═════ GIVEN RECORDS ═════
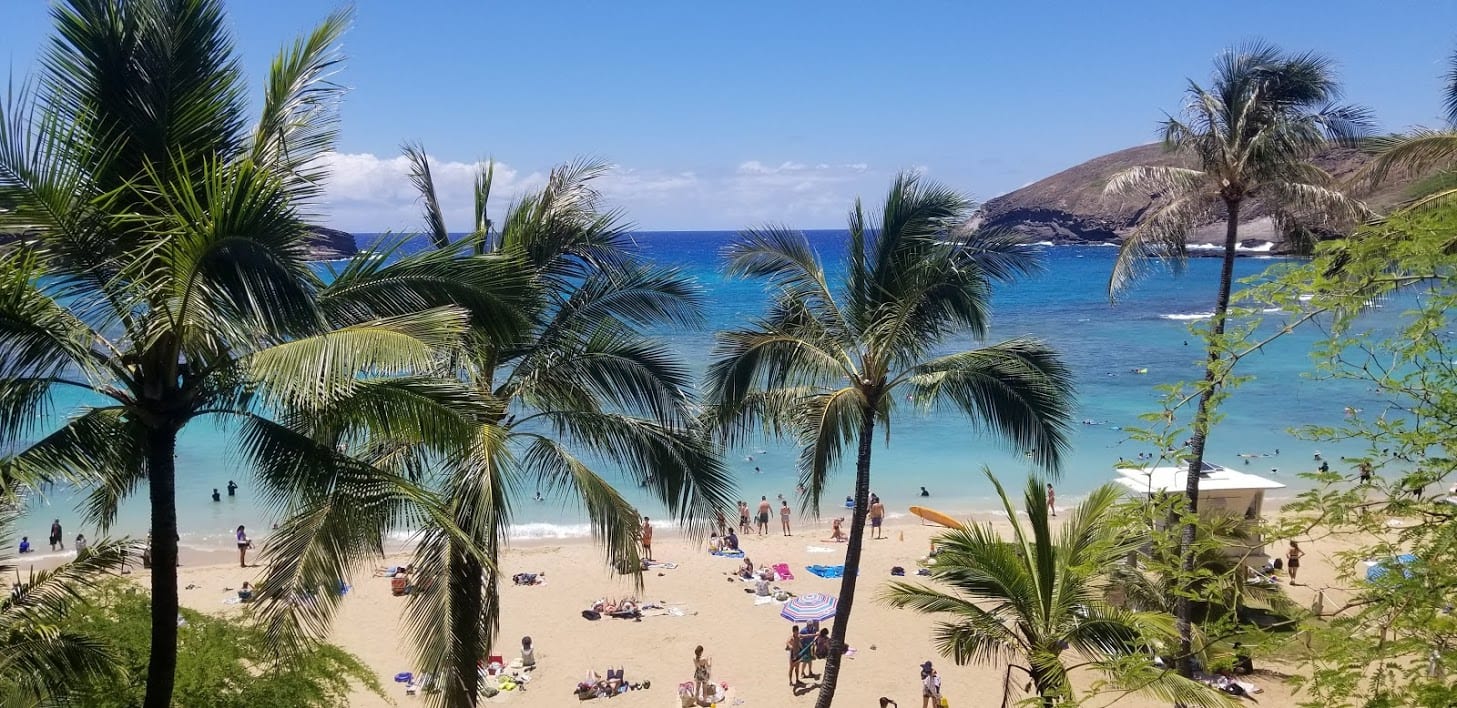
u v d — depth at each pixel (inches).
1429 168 444.5
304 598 301.7
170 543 268.4
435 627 348.2
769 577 881.5
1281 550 913.5
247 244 225.1
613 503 367.2
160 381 253.3
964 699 663.8
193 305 240.4
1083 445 1421.0
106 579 426.3
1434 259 195.8
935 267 445.4
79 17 253.9
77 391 1034.1
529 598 850.8
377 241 281.6
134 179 244.5
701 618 808.9
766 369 467.5
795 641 684.7
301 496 278.8
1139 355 2143.2
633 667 711.7
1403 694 175.2
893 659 726.5
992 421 458.6
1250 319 234.2
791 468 1350.9
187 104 268.8
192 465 1256.8
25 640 306.8
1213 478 762.2
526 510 1135.0
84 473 249.0
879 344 465.7
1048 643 402.3
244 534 932.0
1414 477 185.3
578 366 388.5
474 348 352.2
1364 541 483.8
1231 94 584.4
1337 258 219.3
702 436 410.0
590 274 395.9
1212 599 227.8
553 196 397.4
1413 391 198.2
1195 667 600.4
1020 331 2524.6
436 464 356.8
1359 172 473.4
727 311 2834.6
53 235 247.9
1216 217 628.7
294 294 229.3
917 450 1435.8
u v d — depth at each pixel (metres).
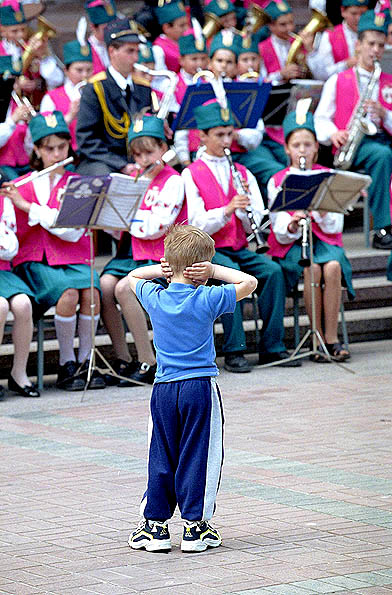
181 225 11.51
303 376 20.52
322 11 26.39
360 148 24.73
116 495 13.16
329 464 14.36
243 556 10.81
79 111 21.78
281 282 21.25
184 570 10.45
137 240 20.22
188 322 11.01
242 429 16.42
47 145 19.94
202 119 20.86
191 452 10.98
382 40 24.44
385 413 17.33
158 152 20.08
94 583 10.13
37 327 20.48
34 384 20.61
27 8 24.66
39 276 19.91
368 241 26.22
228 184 21.00
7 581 10.24
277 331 21.50
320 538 11.31
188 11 27.11
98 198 18.45
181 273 11.20
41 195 19.98
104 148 21.70
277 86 23.84
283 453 14.98
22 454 15.28
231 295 11.04
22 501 12.98
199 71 23.91
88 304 20.06
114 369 20.67
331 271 21.27
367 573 10.20
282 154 24.55
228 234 21.12
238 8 28.14
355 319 23.86
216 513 12.29
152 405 11.19
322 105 24.78
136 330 20.03
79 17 30.11
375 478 13.64
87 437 16.25
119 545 11.30
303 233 20.77
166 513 11.14
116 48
═════
▶ YOUR TASK: Produce the entries again, word for word, without any of their pictures.

▶ OUTPUT:
u v d — depth at each pixel (inches).
1429 168 444.5
304 598 301.7
170 543 268.4
435 627 348.2
769 577 881.5
1281 550 913.5
247 244 225.1
613 503 367.2
160 381 253.3
964 699 663.8
193 305 240.4
1083 445 1421.0
106 579 426.3
1434 259 195.8
935 267 445.4
79 17 253.9
77 391 1034.1
529 598 850.8
377 241 281.6
134 179 244.5
701 618 808.9
766 369 467.5
795 641 684.7
301 496 278.8
1139 355 2143.2
633 667 711.7
1403 694 175.2
893 659 726.5
992 421 458.6
1250 319 234.2
791 468 1350.9
187 104 268.8
192 465 1256.8
25 640 306.8
1213 478 762.2
526 510 1135.0
84 473 249.0
879 344 465.7
1048 643 402.3
244 534 932.0
1414 477 185.3
578 366 388.5
474 348 352.2
1364 541 483.8
1231 94 584.4
1337 258 219.3
702 436 410.0
590 274 395.9
1212 599 227.8
553 196 397.4
1413 391 198.2
1195 667 600.4
1020 331 2524.6
436 464 356.8
1359 172 473.4
727 311 2834.6
53 235 247.9
1216 217 628.7
294 294 229.3
917 450 1435.8
u v d — depth at each pixel (metres).
181 225 11.51
303 376 20.52
322 11 26.39
360 148 24.73
116 495 13.16
329 464 14.36
243 556 10.81
79 111 21.78
281 282 21.25
184 570 10.45
137 240 20.22
188 322 11.01
242 429 16.42
47 145 19.94
202 119 20.86
191 452 10.98
382 40 24.44
385 413 17.33
158 152 20.08
94 583 10.13
37 327 20.48
34 384 20.61
27 8 24.66
39 276 19.91
368 241 26.22
228 184 21.00
7 581 10.24
277 331 21.50
320 538 11.31
188 11 27.11
98 198 18.45
181 273 11.20
41 195 19.98
104 148 21.70
277 86 23.84
283 453 14.98
22 454 15.28
231 295 11.04
22 501 12.98
199 71 23.91
88 304 20.06
114 369 20.67
331 271 21.27
367 573 10.20
282 154 24.55
228 234 21.12
238 8 28.14
355 319 23.86
216 513 12.29
152 405 11.19
322 105 24.78
136 330 20.03
79 17 30.11
375 478 13.64
87 437 16.25
119 545 11.30
303 233 20.77
166 513 11.14
116 48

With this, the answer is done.